Review: “The musical really took flight” ★★★★★ The Color Purple Gala Concert, Cadogan Hall

Alice Walker’s Pulitzer Prize winning novel was first adapted into a musical by Stephen Bray, Brenda Russell and Allee Willis in 2005 and enjoyed a celebrated run on Broadway.

Following an acclaimed production at London’s Menier Chocolate Factory in 2013, the show received a revival on the Great White Way and once again had critics in raptures about its heart breaking story and sensational score.

Seyi Omooba, Marisha Wallace and Rachel John

There have been rumours of a West End production looming, but so far nothing has materialised. Instead, producer Danielle Tarento decided to present a charity gala concert version of the show at Cadogan Hall last night and with a cast of West End stage stars, the musical really took flight.

The show was led by Marisha Wallace, who is currently alternating with Amber Riley in Dreamgirls at the Savoy Theatre and after this performance, I’m sure a few more people will be booking tickets to see her. The American singer displayed an amazing ability to extract every ounce of emotion from the sensitive lyrics and her powerful, yet resonant vocals filled the cavernous auditorium with ease. Her rendition of “I’m here” resulted in a spontaneous standing ovation.

She was matched by rising star Seyi Omooba as her sister Nettie who also captured the very heart of her character, despite performing in a stationary position throughout.

Tyrone Huntley and Wendy Mae Brown

Rachel John, exhibited rock star quality as Shug Avery and Tyrone Huntley was excellent as the ever optimistic Harpo.
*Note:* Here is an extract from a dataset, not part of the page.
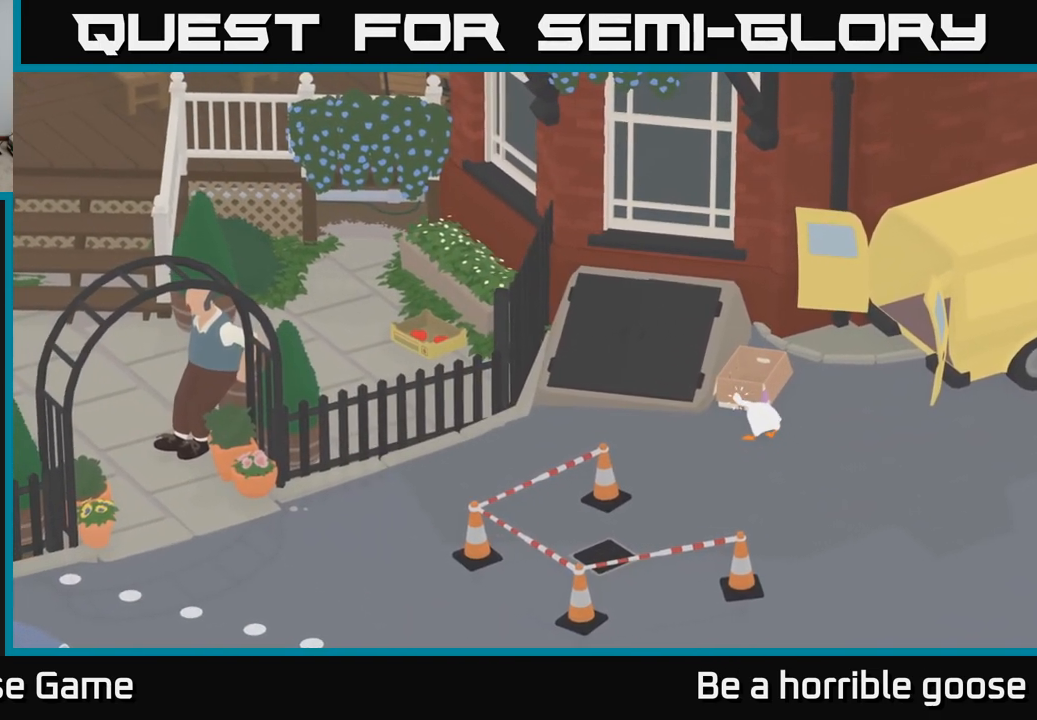
{"buttons": ["L2"], "left_stick": "center", "right_stick": "center", "events": []}
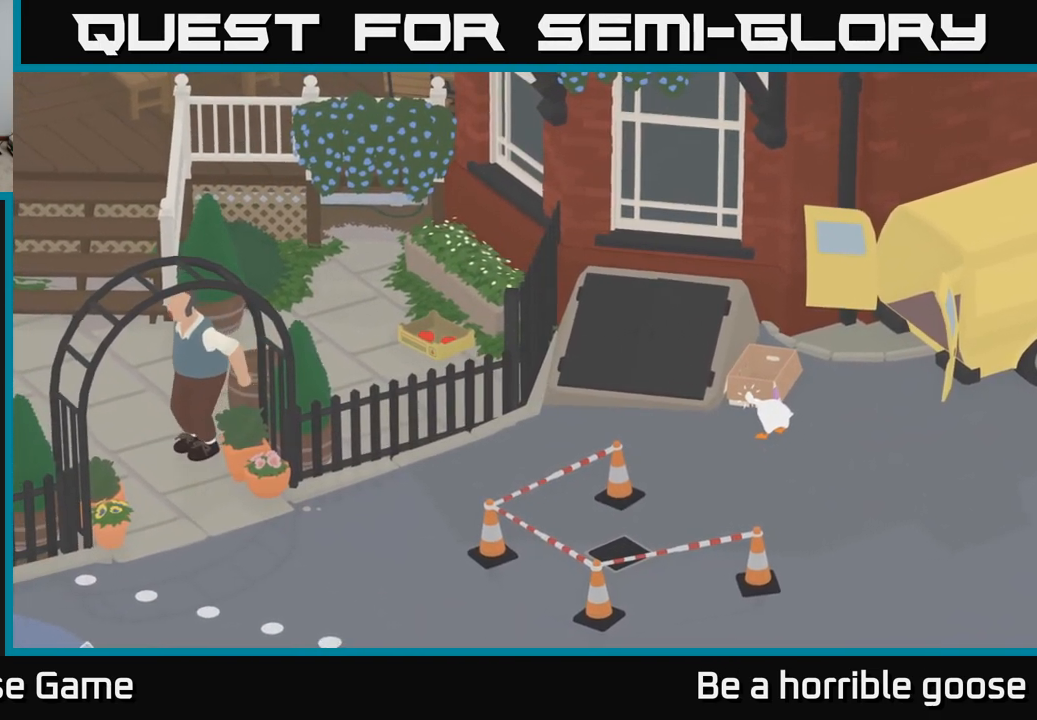
{"buttons": ["L2"], "left_stick": "center", "right_stick": "center", "events": [[333, "B", "down"], [450, "B", "up"]]}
Wendy Mae Brown’s raucous Sophia added some comedy to proceedings, while Cavin Cornwall was delightfully detestable as Celie’s abusive husband.

A concert version can never evoke the same range of emotions as a full show, but with sensational individual performances this came close.

The British Theatre Academy presented the charity gala to raise money for young performers who cannot afford to train in performing arts and seeing so many in the gospel choir exuberantly entertaining the sold out audience really brought home how important the funding is.

This story of a young girl who somehow manages to triumph despite huge adversity is still so relevant and definitely deserves another London run.